Yargıtay Kararı 15. Ceza Dairesi 2013/11434 E. 2013/13554 K. 18.09.2013 T.

YARGITAY KARARI
DAİRE : 15. Ceza Dairesi
ESAS NO : 2013/11434
KARAR NO : 2013/13554
KARAR TARİHİ : 18.09.2013

MAHKEMESİ :Asliye Ceza Mahkemesi

Dosya incelenerek gereği düşünüldü;
Mala zarar verme suçu başkasının mülkiyetinde bulunan taşınır veya taşınmaz malın kısmen veya tamamen yıkılması, tahrip edilmesi, yok edilmesi, bozulması kullanılamaz hâle getirilmesi veya kirletilmesiyle oluşur. Bu bakımdan, söz konusu suç, seçimlik hareketli bir suçtur. Yıkma, yalnızca taşınmazlar için söz konusudur. Taşınmazın önceki kullanış biçimine uygun olarak bir daha kullanılamaz duruma getirilmesini ifade eder. Yok etme, suça konu şeyin maddî varlığını ortadan kaldırmaktır. Bozma, suça konu şeyin, amacına uygun olarak kullanılması olanağını ortadan kaldırmaktır.
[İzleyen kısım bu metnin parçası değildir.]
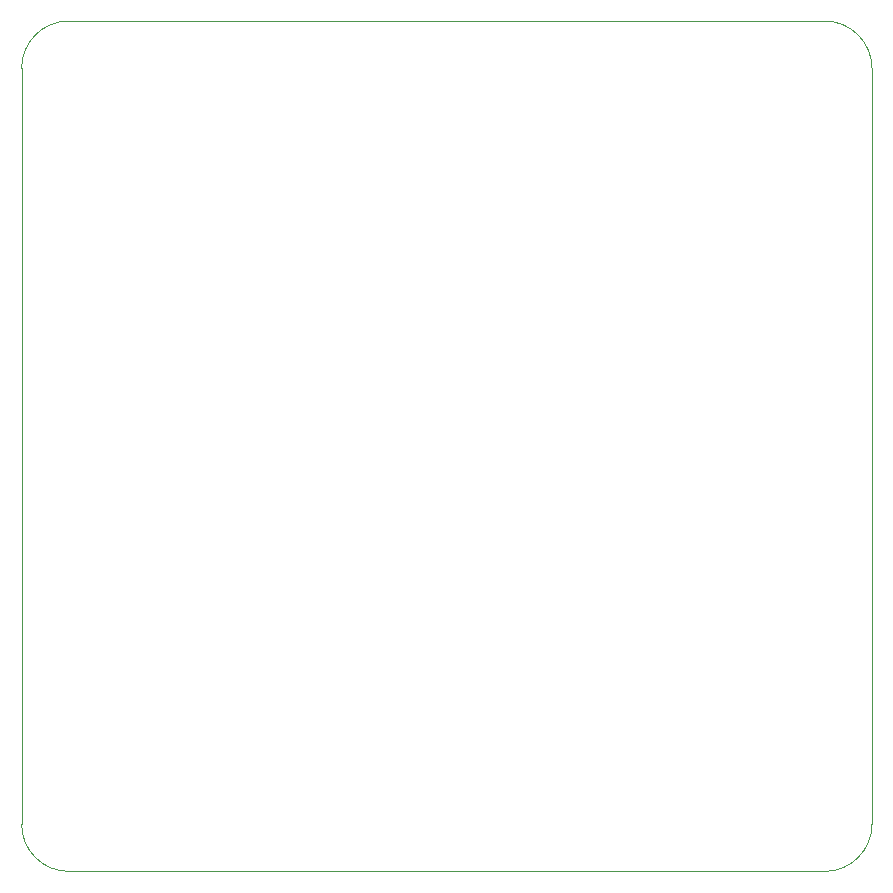
<source format=gbr>
%TF.GenerationSoftware,KiCad,Pcbnew,8.0.0*%
%TF.CreationDate,2024-06-21T16:47:30+05:30*%
%TF.ProjectId,HV_POWER_SUPPLY,48565f50-4f57-4455-925f-535550504c59,rev?*%
%TF.SameCoordinates,Original*%
%TF.FileFunction,Profile,NP*%
%FSLAX46Y46*%
G04 Gerber Fmt 4.6, Leading zero omitted, Abs format (unit mm)*
G04 Created by KiCad (PCBNEW 8.0.0) date 2024-06-21 16:47:30*
%MOMM*%
%LPD*%
G01*
G04 APERTURE LIST*
%TA.AperFunction,Profile*%
%ADD10C,0.050000*%
%TD*%
G04 APERTURE END LIST*
D10*
X55000000Y-106000000D02*
X55000000Y-42000000D01*
X55000000Y-42000000D02*
G75*
G02*
X59000000Y-38000000I4000000J0D01*
G01*
X59000000Y-110000000D02*
G75*
G02*
X55000000Y-106000000I0J4000000D01*
G01*
X127000000Y-42000000D02*
X127000000Y-106000000D01*
X123000000Y-38000000D02*
G75*
G02*
X127000000Y-42000000I0J-4000000D01*
G01*
X127000000Y-106000000D02*
G75*
G02*
X123000000Y-110000000I-4000000J0D01*
G01*
X59000000Y-38000000D02*
X123000000Y-38000000D01*
X123000000Y-110000000D02*
X59000000Y-110000000D01*
M02*

</source>
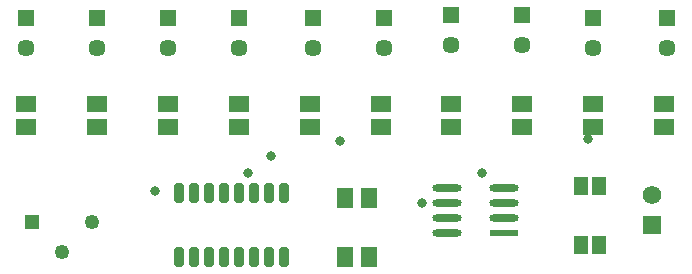
<source format=gts>
G04*
G04 #@! TF.GenerationSoftware,Altium Limited,Altium Designer,24.8.2 (39)*
G04*
G04 Layer_Color=8388736*
%FSLAX44Y44*%
%MOMM*%
G71*
G04*
G04 #@! TF.SameCoordinates,0CE2364C-DE86-47B0-8F42-6A72043F3B29*
G04*
G04*
G04 #@! TF.FilePolarity,Negative*
G04*
G01*
G75*
G04:AMPARAMS|DCode=18|XSize=2.4692mm|YSize=0.6221mm|CornerRadius=0.3111mm|HoleSize=0mm|Usage=FLASHONLY|Rotation=180.000|XOffset=0mm|YOffset=0mm|HoleType=Round|Shape=RoundedRectangle|*
%AMROUNDEDRECTD18*
21,1,2.4692,0.0000,0,0,180.0*
21,1,1.8470,0.6221,0,0,180.0*
1,1,0.6221,-0.9235,0.0000*
1,1,0.6221,0.9235,0.0000*
1,1,0.6221,0.9235,0.0000*
1,1,0.6221,-0.9235,0.0000*
%
%ADD18ROUNDEDRECTD18*%
%ADD19R,2.4692X0.6221*%
%ADD20R,1.4032X1.6532*%
G04:AMPARAMS|DCode=21|XSize=0.8032mm|YSize=1.6532mm|CornerRadius=0.1526mm|HoleSize=0mm|Usage=FLASHONLY|Rotation=0.000|XOffset=0mm|YOffset=0mm|HoleType=Round|Shape=RoundedRectangle|*
%AMROUNDEDRECTD21*
21,1,0.8032,1.3480,0,0,0.0*
21,1,0.4980,1.6532,0,0,0.0*
1,1,0.3052,0.2490,-0.6740*
1,1,0.3052,-0.2490,-0.6740*
1,1,0.3052,-0.2490,0.6740*
1,1,0.3052,0.2490,0.6740*
%
%ADD21ROUNDEDRECTD21*%
%ADD22R,1.6532X1.4032*%
%ADD23R,1.2032X1.5032*%
%ADD24C,1.4500*%
%ADD25R,1.4500X1.4500*%
%ADD26C,1.5700*%
%ADD27R,1.5700X1.5700*%
%ADD28C,1.2500*%
%ADD29R,1.2500X1.2500*%
%ADD30C,0.8032*%
D18*
X395864Y80950D02*
D03*
Y93650D02*
D03*
Y106350D02*
D03*
Y119050D02*
D03*
X444136D02*
D03*
Y106350D02*
D03*
Y93650D02*
D03*
D19*
Y80950D02*
D03*
D20*
X310000Y110000D02*
D03*
X330000D02*
D03*
Y60000D02*
D03*
X310000D02*
D03*
D21*
X258100Y114500D02*
D03*
X245400D02*
D03*
X232700D02*
D03*
X220000D02*
D03*
X207300D02*
D03*
X194600D02*
D03*
X181900D02*
D03*
X169200D02*
D03*
X258100Y60000D02*
D03*
X245400D02*
D03*
X232700D02*
D03*
X220000D02*
D03*
X207300D02*
D03*
X194600D02*
D03*
X181900D02*
D03*
X169200D02*
D03*
D22*
X280000Y190000D02*
D03*
Y170000D02*
D03*
X220000Y190000D02*
D03*
Y170000D02*
D03*
X400000Y190000D02*
D03*
Y170000D02*
D03*
X340000Y190000D02*
D03*
Y170000D02*
D03*
X520000Y190000D02*
D03*
Y170000D02*
D03*
X460000Y190000D02*
D03*
Y170000D02*
D03*
X580000Y190000D02*
D03*
Y170000D02*
D03*
X160000Y190000D02*
D03*
Y170000D02*
D03*
X40000Y190000D02*
D03*
Y170000D02*
D03*
X100000Y190000D02*
D03*
Y170000D02*
D03*
D23*
X510000Y120000D02*
D03*
X525000D02*
D03*
Y70000D02*
D03*
X510000D02*
D03*
D24*
X40000Y237300D02*
D03*
X520000D02*
D03*
X160000D02*
D03*
X460000Y240000D02*
D03*
X400000D02*
D03*
X220000Y237300D02*
D03*
X100000D02*
D03*
X282700D02*
D03*
X342700D02*
D03*
X582700D02*
D03*
D25*
X40000Y262700D02*
D03*
X520000D02*
D03*
X160000D02*
D03*
X460000Y265400D02*
D03*
X400000D02*
D03*
X220000Y262700D02*
D03*
X100000D02*
D03*
X282700D02*
D03*
X342700D02*
D03*
X582700D02*
D03*
D26*
X570000Y112700D02*
D03*
D27*
Y87300D02*
D03*
D28*
X70000Y64450D02*
D03*
X95400Y89850D02*
D03*
D29*
X44600D02*
D03*
D30*
X148661Y116141D02*
D03*
X305394Y158320D02*
D03*
X374990Y106350D02*
D03*
X246974Y146128D02*
D03*
X515706Y160098D02*
D03*
X227670Y131650D02*
D03*
X426044D02*
D03*
M02*

</source>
Kirletme, başkasının binasının duvarına yazı yazmak, resim yapmak, afiş ve ilân yapıştırmak şeklinde gerçekleştirilmektedir.
Suça sürüklenen çocuğun, hırsızlık yapmak amacıyla girdiği … yerinin çatıda bulunan kiremitlerini kırmaktan ibaret eyleminin mala zarar verme suçunu oluşturduğuna yönelik kabulde bir isabetsizlik görülmemiştir.
5395 sayılı Kanun’nun 3/a-2. maddesine göre kanunlarda suç olarak tanımlanan bir fiili işlediği iddiası ile hakkında soruşturma veya kovuşturma yapılan ya da işlediği fiilden dolayı hakkında güvenlik tedbirine karar verilen çocuk için suça sürüklenen çocuk ifadesinin kullanılması gerekirken sanık ifadesinin kullanılması mahallinde düzeltilebileceğinden bozma nedeni yapılmamıştır.
Yapılan yargılamaya, toplanıp karar yerinde gösterilen delillere, mahkemenin kovuşturma sonuçlarına uygun olarak oluşan kanaat ve takdirine, incelenen dosya kapsamına göre diğer temyiz itirazlarının reddine, ancak;
5275 sayılı Ceza ve Güvenlik Tedbirlerinin İnfazı Hakkında Kanun’un “Adli para cezasının infazı” başlıklı 106. maddesinin 4. fıkrası uyarınca çocuklar hakkında hükmedilen adli para cezalarının ödenmemesi halinde, bu cezaların hapse çevrilemeyeceğinin gözetilmemesi
Bozmayı gerektirmiş, suça sürüklenen çocuk müdafinin temyiz itirazları bu itibarla yerinde görülmüş olduğundan hükmün bu sebepten dolayı 5320 sayılı Kanun’un 8/1. maddesi gereğince uygulanması gereken 1412 sayılı CMUK’nın 321. maddesi uyarınca BOZULMASINA, ancak yeniden duruşma yapılmasını gerektirmeyen bu hususun aynı kanunun 322. maddesi uyarınca düzeltilmesi mümkün bulunduğundan, hüküm fıkralarından adli para cezalarının taksitler halinde ödenmesi ile ilgili bölümden “geri kalan kısmın hapse çevrileceğinin” ibaresi çıkartılmak suretiyle sair yönleri usul ve yasaya uygun bulunan hükmün DÜZELTİLEREK ONANMASINA, 18.09.2013 tarihinde oybirliğiyle karar verildi.